Bayer Prepares Regulatory Filings for AT-01 (Iodine-124 Evuzamitide) PET Tracer in Cardiac Amyloidosis
Armed with positive Phase 3 REVEAL data on sensitivity and specificity, Bayer is preparing regulatory submissions for AT-01 (iodine-124 evuzamitide) — a pan-amyloid PET tracer with FDA Breakthrough Therapy Designation, licensed from Attralus in January 2026 — designed to accelerate diagnosis of cardiac amyloidosis, pharmaphorum reports. Earlier and more accurate diagnosis could meaningfully shorten the typical two-to-four-year delay between symptom onset and diagnosis and support uptake of recently approved therapies. The move suggests diagnostics companies see opportunity in rare cardiovascular indications as therapeutic options expand.
EMA Issues 2026/2027 Seasonal Influenza Vaccine Strain Recommendations
The European Medicines Agency has published strain recommendations for the 2026/2027 seasonal influenza vaccine, covering both egg-derived and live-attenuated formulations, according to an EMA announcement. The guidance enables vaccine manufacturers to begin production cycles for next season's supply across Europe. This signals regulatory preparation for potential supply chain improvements after recent seasonal vaccine shortages.
Family Office Healthcare Investments Rebound Sharply in April
Healthcare startups captured nearly a third of family office investments in April, marking a significant rebound in deal-making activity, CNBC reports. The renewed interest from ultra-high-net-worth investors suggests improving sentiment toward biotech fundamentals despite public market volatility. Worth watching because family offices often move ahead of institutional capital when sector sentiment shifts.
What to Watch
- Rare disease M&A momentum: Angelini's $4.1B Catalyst acquisition and continued rare disease deal flow suggest strategic acquirers see durable value in orphan assets despite broader market headwinds.
- AI diagnostics consolidation: Roche's $1.05B PathAI purchase may catalyze further acquisitions as pharma majors race to integrate AI-powered precision medicine capabilities into drug development and companion diagnostics.
- FDA rare disease flexibility: The agency's willingness to reconsider Ebvallo after two rejections could signal more collaborative regulatory pathways for challenging rare disease programs with limited development options.
- CF-adjacent disease burden: Blackstone's $250M Anagram investment in oral enzyme replacement therapy for exocrine pancreatic insufficiency highlights emerging interest in residual disease burden that persists even after transformative CFTR modulator therapy, potentially opening a new market segment.
Market Snapshot
- Private capital rotation: Family offices increased healthcare allocation to 33% of April investments, suggesting institutional-quality private capital is returning ahead of public biotech indices.

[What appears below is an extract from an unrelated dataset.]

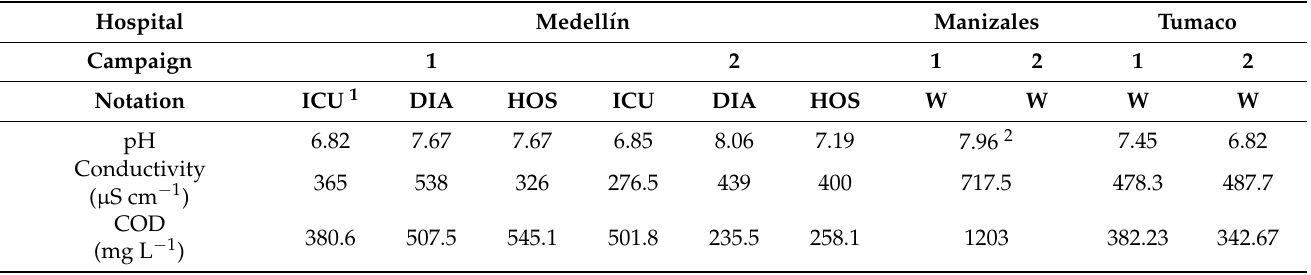
Table 1. Characterization of the samples through relevant wastewater quality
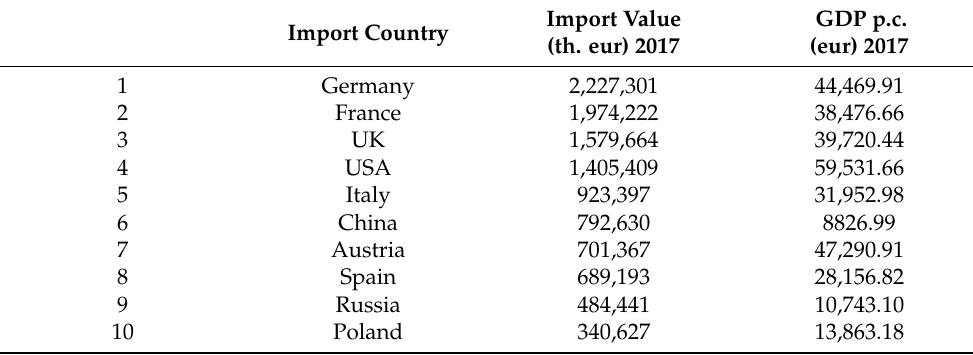
Table 3. The most important export markets for Slovakia in HS 8703.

- Mega-deal pipeline restocking: GSK's $1B SiranBio deal and Angelini's $4.1B Catalyst acquisition demonstrate large pharma willingness to deploy significant capital to address patent cliffs and portfolio gaps.
- Clinical volatility persists: EnGene's 80% single-day decline on Phase 2 data underscores ongoing binary risk in development-stage assets, particularly in crowded oncology indications where differentiation is difficult to achieve.